Japanese shares plummet on global plight

The Japanese stock market experienced the worst week in seven years. The Nikkei 225 plunged 11.1% over the week ended February 14; it is the deepest weekly slump since October 2008. Such giants as Toyota and Honda also suffered a tumble in shares of 6.5% and 4.8%, respectively. Global economic worries became one of the key reasons for such a nosedive.

Panic among investors concerns all international stock markets. The woes are caused by low GDP growth rates, a lack of action from central banks, alarm over new global recession, and negative consequences of a crude price fall. “The markets are clearly starting to price in a sharp slowdown in the world economy and even a recession in the United States. I do not expect a collapse or major financial crisis like the Lehman crisis but it will take some time before market sentiment will improve,” said Tsuyoshi Shimizu, chief strategist at Mizuho Asset Management.

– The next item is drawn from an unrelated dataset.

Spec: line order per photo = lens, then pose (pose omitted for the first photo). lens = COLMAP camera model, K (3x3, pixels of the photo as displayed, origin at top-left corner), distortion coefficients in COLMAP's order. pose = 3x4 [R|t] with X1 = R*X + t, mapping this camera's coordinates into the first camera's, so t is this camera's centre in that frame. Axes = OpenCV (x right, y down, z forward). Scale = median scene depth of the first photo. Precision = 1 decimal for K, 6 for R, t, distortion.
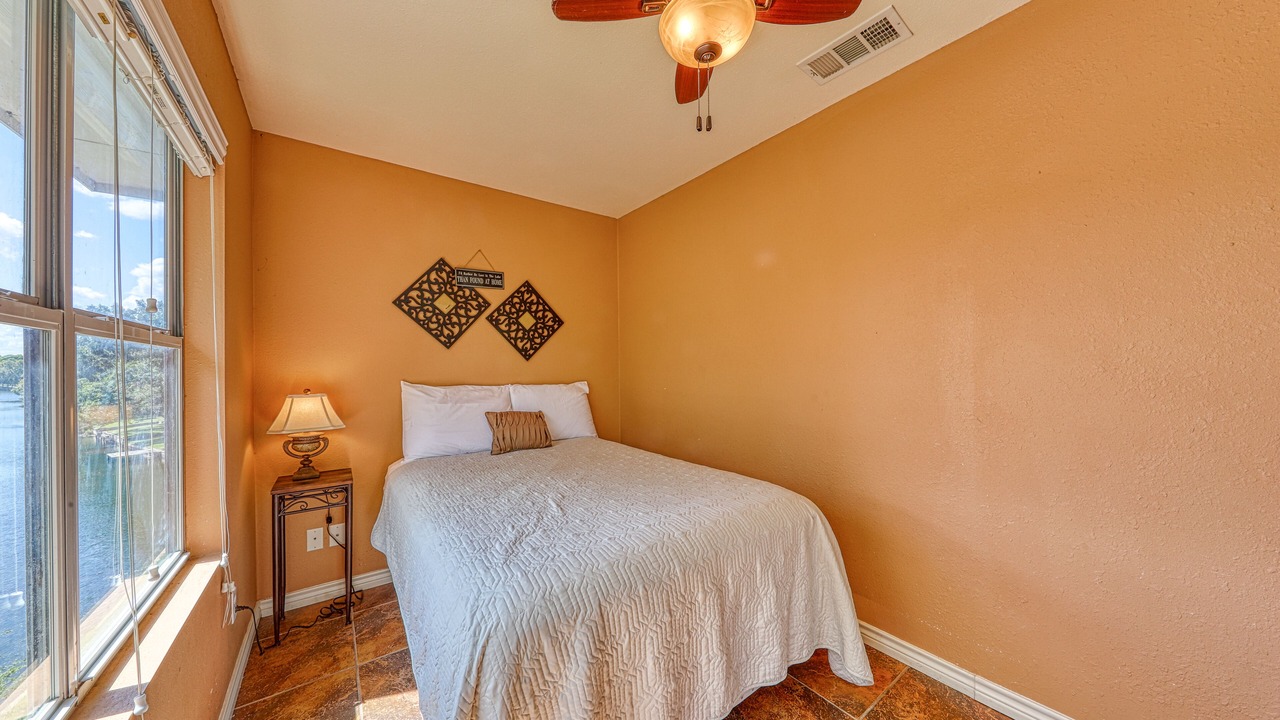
lens RADIAL K [[409.9, 0, 647.8], [0, 409.9, 355.7], [0, 0, 1]] dist [0.008850, -0.004099]
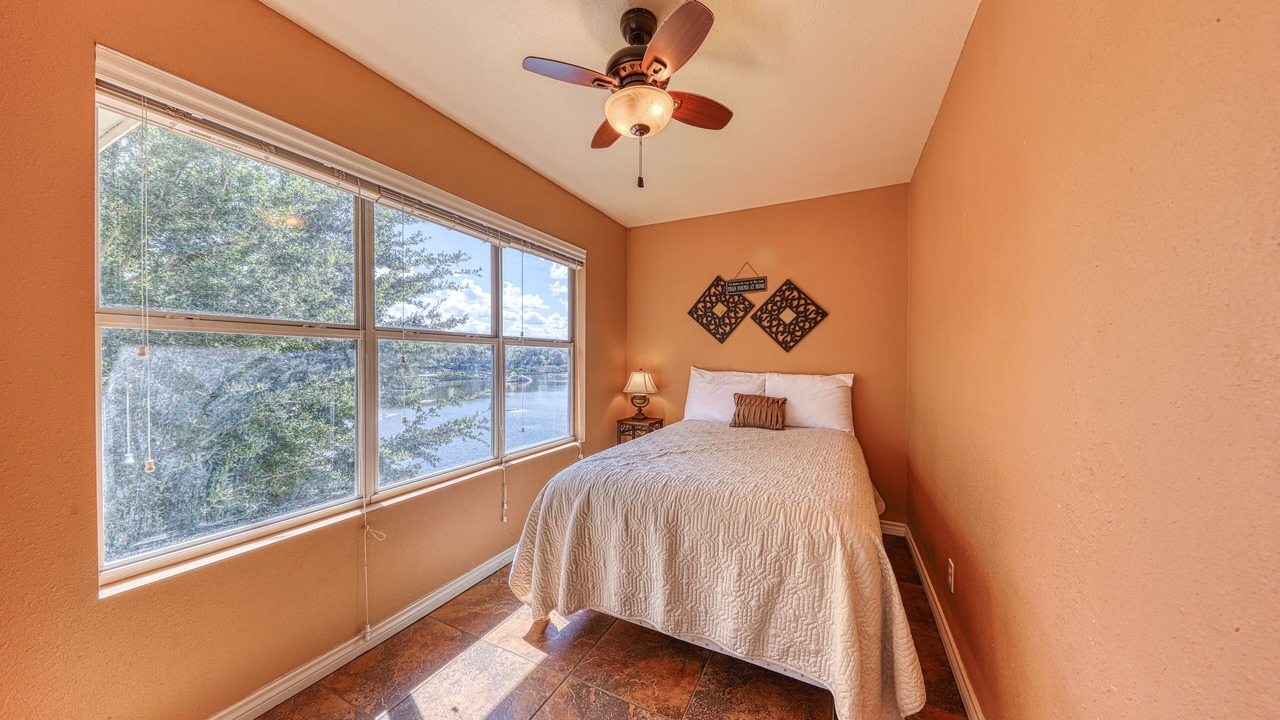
lens RADIAL K [[408.4, 0, 636.9], [0, 408.4, 363.8], [0, 0, 1]] dist [-0.000649, -0.000181]
pose [[0.441338, 0.024552, -0.897005, 0.554047], [0.017200, 0.999211, 0.035812, -0.003184], [0.897176, -0.031234, 0.440567, 0.161118]]
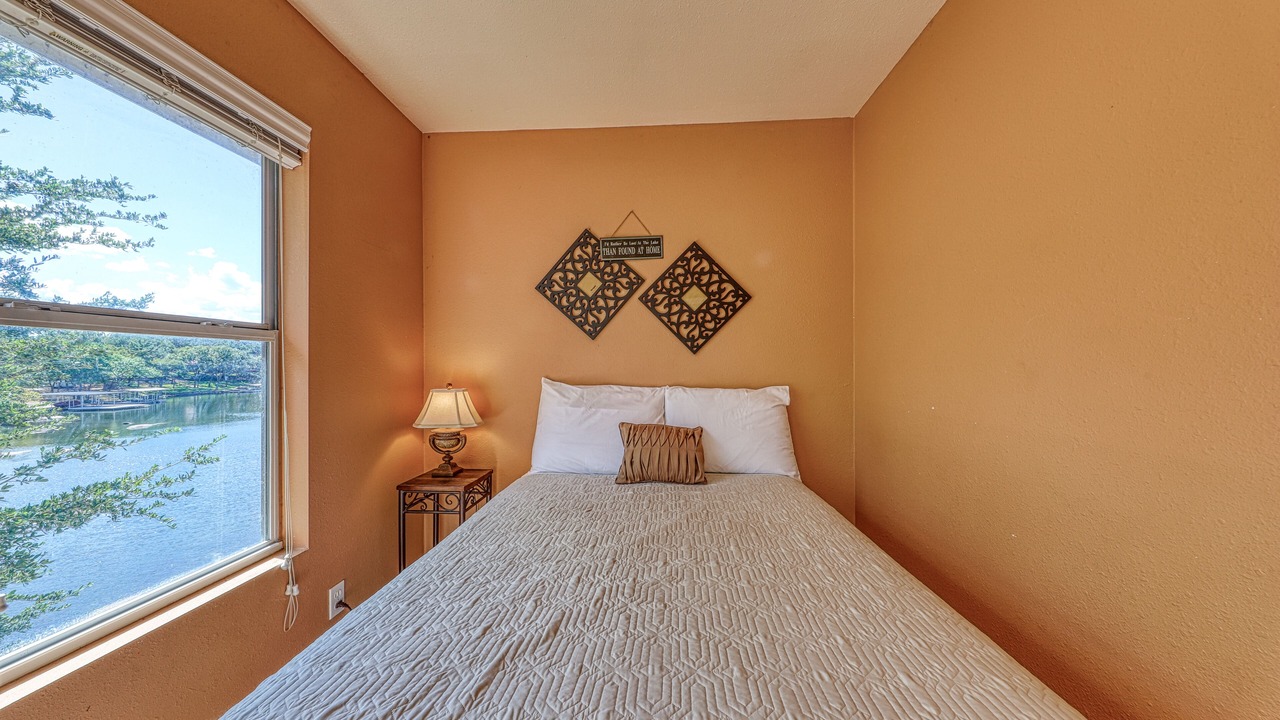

The fact that the tumble in oil prices aggravated Japan’s financial system surprises analysts. According to Koji Nagai, chief executive of Nomura, the slump in the Japanese stock market was mainly due to an asset sell-off in Middle Eastern SWFs. Koji Nagai says that Japanese shares were targeted by sovereign wealth funds, which have been under pressure from dropping crude prices, Financial Times reports. “Right now in the market everyone is taking a risk-off stance and there are not many buyers and that is why the stock prices keep coming down,” the Nomura head added.